Croatia’s hoteliers are hopeful that proposed tourism-infrastructure initiatives being put in place by the government will position the country’s hotel industry for success once the coronavirus is a memory.
REPORT FROM CROATIA—It is no understatement to suggest that Croatia’s assumption of the presidency of the European Union for the first six months of this year will be different to that of its predecessors.
In these unprecedented times, however, Croatia is well-positioned to weather effects of the coronavirus (COVID-19) pandemic and come out stronger, according to sources.
Siniša Topalović, managing director at Horwath HTL Croatia, said Croatia’s agenda for the EU presidency includes initiatives to set up a dedicated fund to help development, product differentiation and tourism-related infrastructure.
“Due to other problems over the last years, the country has not invested heavily in public infrastructure, and that now presents a problem when it comes to the industry’s sustainability model,” he said, adding that is also a concern in neighboring countries such as Hungary and Slovenia.
“Croatia has a significant lack of infrastructure, a lack of convention centers, a lack of transport infrastructure,” he said, noting much of these concerns temporarily will be put to aside to deal with more pressing issues around the growing pandemic.
He added he is positive the country—and the planet—will get through the coronavirus pandemic, crediting the Croatian government for being proactive and clear in its messaging. At press time, a raft of economic measures were expected.
“This kind of weakness could be a potential risk-mitigating factor.
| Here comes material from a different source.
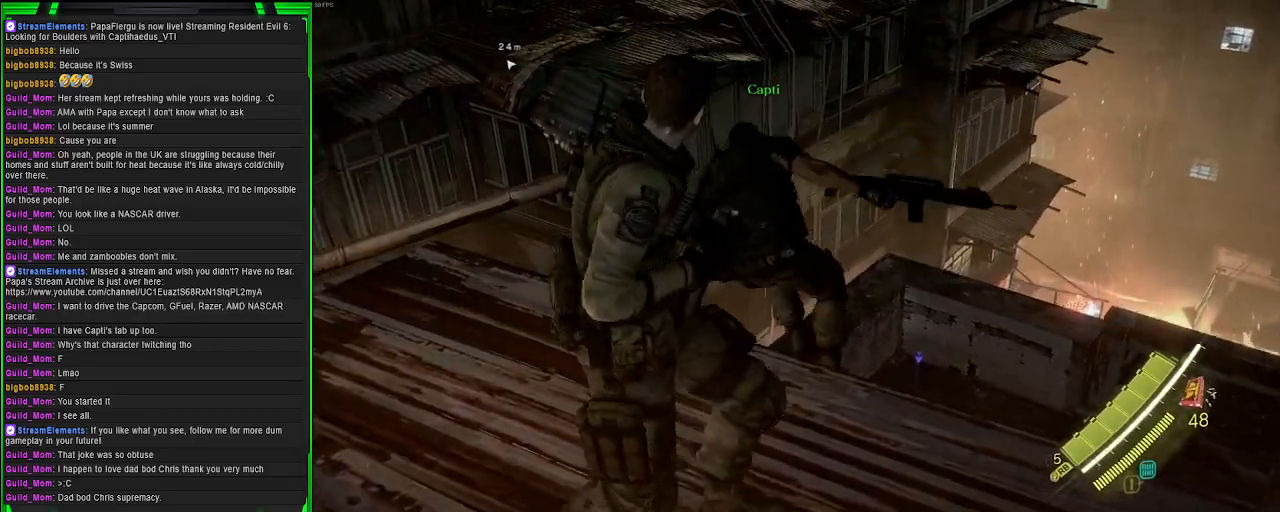
{"buttons": [], "left_stick": "up-right", "right_stick": "down-right", "events": [[100, "right_stick", "down-right"], [133, "left_stick", "up-right"]]}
There still is a kind of hope,” Topalović said, referring to much of Croatia’s tourism offering being largely restricted to three or four warmer summer months.
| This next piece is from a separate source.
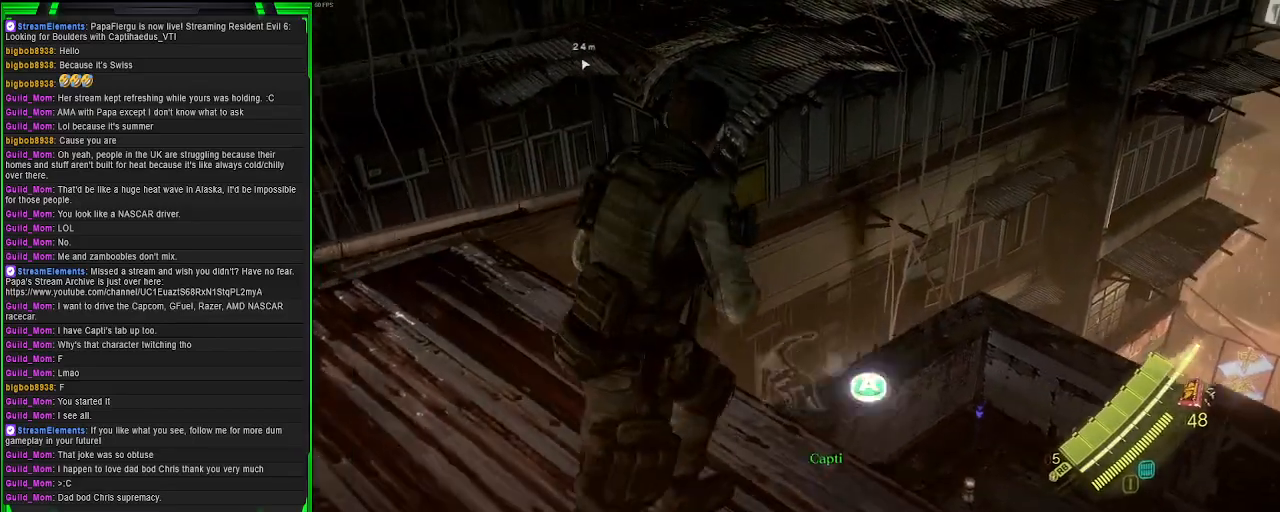
{"buttons": ["CROSS"], "left_stick": "up", "right_stick": "center", "events": [[33, "right_stick", "center"], [133, "CROSS", "down"], [467, "left_stick", "up"]]}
Katarina Kovačev, hotel manager of the 45-room Hotel Štacija in Kastela, which opened in 2017, said hoteliers are following government directions and setting the future of their hotels.
“We have had three very good seasons behind us, so we will build on that,” she said.
Adding to the 16%
Sources said hoteliers in Croatia will have opportunities to capitalize on demand once normalcy begins to return.
Zoran Kasum, managing director and partner at Zagreb-based HD Consulting, speaking to Hotel News Now before the coronavirus outbreak, said generally much hotel product in the country is going through a process of consolidation, with the bigger companies buying the smaller ones.
That might continue, he said.
“As well as some retirement and pension firms, investment funds are investing in troubled companies and acting as Propcos, delivering assets and portfolios to bigger hospitality companies (Opcos), for management,“ Kasum said.
He said the goal is to improve the Croatian hotel industry.
“Investments are mostly connected to increasing the level of quality in existing properties, and there is some interest for hotel franchises in already operating properties. Greenfield-wise, not many projects can be noted. Most are brownfield projects, and within that there are difficult procedures when obtaining land and permits,“ Kasum said.
Topalović said approximately 16% of accommodations/lodgings choices in Croatia are hotel rooms, while camping makes up approximately 20%, and more than 55% are holiday homes or alternative accommodations.
“We need visible products that can prove they have significant benefits of tourism, especially around sustainability. We have the potential to add a significant pool of new capacity,” he said.
Sources said the competition for guests puts big pressure on hotels in terms of occupancy and average daily rate.
“Croatia has high seasonality, which drives 85% (of guests) in three to four summer months. Therefore, despite coronavirus, there is still hope of good traffic,” Topalović said.
According to data from STR, the parent company of Hotel News Now, Croatia hotel occupancy dropped 15.2% year over year to 32.6% in February, and revenue per available room fell 7% to 195.08 Croatian kuna ($27.39). Average daily rate, though, grew by 9.7% to HRK597.53 ($83.91).
The dramatic events of the first few months of 2020 will affect Croatia’s tourism offering, sources said.
“Most hit will be three destinations,” Topalović said. “Dubrovnik, which has a lot of (meetings, incentives, conventions and exhibitions) business; Istria, a traditional drive-in market attracting many Italians and Central Europeans, and which will be definitely affected this Easter; and our capital, Zagreb, where a lot of things related to the EU presidency will be postponed or cancelled,” he said.
Topalović said in Istria the majority of hotels have closed to minimize the virus’ spread, with the hope to reopen at the beginning of June.
“There are three Hilton (hotels) in Zagreb, and one remains open. For other hotels, it is not clear, but not all will remain open,” he said.